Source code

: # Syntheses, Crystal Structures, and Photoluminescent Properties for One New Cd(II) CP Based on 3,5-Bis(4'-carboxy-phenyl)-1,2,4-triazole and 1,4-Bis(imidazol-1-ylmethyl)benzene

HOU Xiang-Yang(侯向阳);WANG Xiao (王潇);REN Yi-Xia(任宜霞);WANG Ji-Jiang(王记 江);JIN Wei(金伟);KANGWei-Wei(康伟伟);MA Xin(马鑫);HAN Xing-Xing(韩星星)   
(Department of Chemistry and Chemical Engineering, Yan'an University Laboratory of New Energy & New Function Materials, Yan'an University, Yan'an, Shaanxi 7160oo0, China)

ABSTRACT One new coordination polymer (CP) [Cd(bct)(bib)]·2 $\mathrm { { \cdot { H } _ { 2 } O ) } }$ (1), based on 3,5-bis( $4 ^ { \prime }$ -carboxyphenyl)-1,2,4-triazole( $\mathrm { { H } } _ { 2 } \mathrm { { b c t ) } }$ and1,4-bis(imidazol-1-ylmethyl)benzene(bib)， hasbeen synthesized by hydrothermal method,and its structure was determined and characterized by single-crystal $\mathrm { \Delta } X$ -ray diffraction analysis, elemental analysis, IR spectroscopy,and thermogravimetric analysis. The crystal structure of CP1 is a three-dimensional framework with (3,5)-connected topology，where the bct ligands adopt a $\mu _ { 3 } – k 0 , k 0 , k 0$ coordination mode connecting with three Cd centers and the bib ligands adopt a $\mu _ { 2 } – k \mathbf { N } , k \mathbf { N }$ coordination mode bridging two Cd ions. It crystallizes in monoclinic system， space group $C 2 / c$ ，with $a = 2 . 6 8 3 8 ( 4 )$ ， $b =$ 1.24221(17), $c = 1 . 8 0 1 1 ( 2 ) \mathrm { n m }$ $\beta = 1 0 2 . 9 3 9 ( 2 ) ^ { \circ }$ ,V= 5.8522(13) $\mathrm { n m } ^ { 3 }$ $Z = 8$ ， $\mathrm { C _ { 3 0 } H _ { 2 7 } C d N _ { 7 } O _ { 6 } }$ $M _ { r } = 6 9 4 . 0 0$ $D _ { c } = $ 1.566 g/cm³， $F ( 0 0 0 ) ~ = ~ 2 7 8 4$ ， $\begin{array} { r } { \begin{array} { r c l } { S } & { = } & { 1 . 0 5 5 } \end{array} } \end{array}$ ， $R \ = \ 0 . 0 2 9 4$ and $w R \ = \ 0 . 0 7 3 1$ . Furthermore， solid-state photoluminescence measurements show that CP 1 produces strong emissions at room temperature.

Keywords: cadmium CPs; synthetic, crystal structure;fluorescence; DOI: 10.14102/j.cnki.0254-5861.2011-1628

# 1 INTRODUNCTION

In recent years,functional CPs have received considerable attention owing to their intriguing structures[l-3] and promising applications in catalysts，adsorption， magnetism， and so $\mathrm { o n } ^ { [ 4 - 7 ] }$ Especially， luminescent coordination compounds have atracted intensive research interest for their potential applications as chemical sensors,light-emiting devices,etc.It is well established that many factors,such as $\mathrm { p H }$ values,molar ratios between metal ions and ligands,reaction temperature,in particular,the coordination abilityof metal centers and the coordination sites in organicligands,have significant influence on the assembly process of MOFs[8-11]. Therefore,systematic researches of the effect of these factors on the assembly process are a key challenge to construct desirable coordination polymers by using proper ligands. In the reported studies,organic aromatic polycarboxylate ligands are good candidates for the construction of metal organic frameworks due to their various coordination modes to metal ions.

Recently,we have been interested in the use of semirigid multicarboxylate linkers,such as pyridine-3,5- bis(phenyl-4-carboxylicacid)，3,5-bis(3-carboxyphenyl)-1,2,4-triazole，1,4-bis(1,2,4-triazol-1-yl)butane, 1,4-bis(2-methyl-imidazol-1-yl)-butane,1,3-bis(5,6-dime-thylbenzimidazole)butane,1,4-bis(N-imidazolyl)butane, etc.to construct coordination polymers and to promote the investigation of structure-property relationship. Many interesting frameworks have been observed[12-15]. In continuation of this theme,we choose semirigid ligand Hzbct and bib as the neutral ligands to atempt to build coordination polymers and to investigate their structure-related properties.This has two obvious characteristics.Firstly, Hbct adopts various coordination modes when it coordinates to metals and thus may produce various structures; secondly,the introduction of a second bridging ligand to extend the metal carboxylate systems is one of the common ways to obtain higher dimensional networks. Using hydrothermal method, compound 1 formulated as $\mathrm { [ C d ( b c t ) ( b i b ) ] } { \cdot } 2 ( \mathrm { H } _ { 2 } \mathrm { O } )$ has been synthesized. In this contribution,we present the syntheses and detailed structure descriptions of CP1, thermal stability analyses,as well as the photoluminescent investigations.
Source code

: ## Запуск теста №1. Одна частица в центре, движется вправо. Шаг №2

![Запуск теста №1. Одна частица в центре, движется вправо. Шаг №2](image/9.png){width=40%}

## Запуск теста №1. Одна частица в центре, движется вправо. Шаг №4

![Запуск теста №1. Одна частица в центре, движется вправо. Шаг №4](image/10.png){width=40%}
· · · ·
Find the line that contains "Recently,we have been". Write out that line and every line after it through the end of the data, exactly, and nothing else.

Recently,we have been interested in the use of semirigid multicarboxylate linkers,such as pyridine-3,5- bis(phenyl-4-carboxylicacid)，3,5-bis(3-carboxyphenyl)-1,2,4-triazole，1,4-bis(1,2,4-triazol-1-yl)butane, 1,4-bis(2-methyl-imidazol-1-yl)-butane,1,3-bis(5,6-dime-thylbenzimidazole)butane,1,4-bis(N-imidazolyl)butane, etc.to construct coordination polymers and to promote the investigation of structure-property relationship. Many interesting frameworks have been observed[12-15]. In continuation of this theme,we choose semirigid ligand Hzbct and bib as the neutral ligands to atempt to build coordination polymers and to investigate their structure-related properties.This has two obvious characteristics.Firstly, Hbct adopts various coordination modes when it coordinates to metals and thus may produce various structures; secondly,the introduction of a second bridging ligand to extend the metal carboxylate systems is one of the common ways to obtain higher dimensional networks. Using hydrothermal method, compound 1 formulated as $\mathrm { [ C d ( b c t ) ( b i b ) ] } { \cdot } 2 ( \mathrm { H } _ { 2 } \mathrm { O } )$ has been synthesized. In this contribution,we present the syntheses and detailed structure descriptions of CP1, thermal stability analyses,as well as the photoluminescent investigations.
Source code

: ## Запуск теста №1. Одна частица в центре, движется вправо. Шаг №2

![Запуск теста №1. Одна частица в центре, движется вправо. Шаг №2](image/9.png){width=40%}

## Запуск теста №1. Одна частица в центре, движется вправо. Шаг №4

![Запуск теста №1. Одна частица в центре, движется вправо. Шаг №4](image/10.png){width=40%}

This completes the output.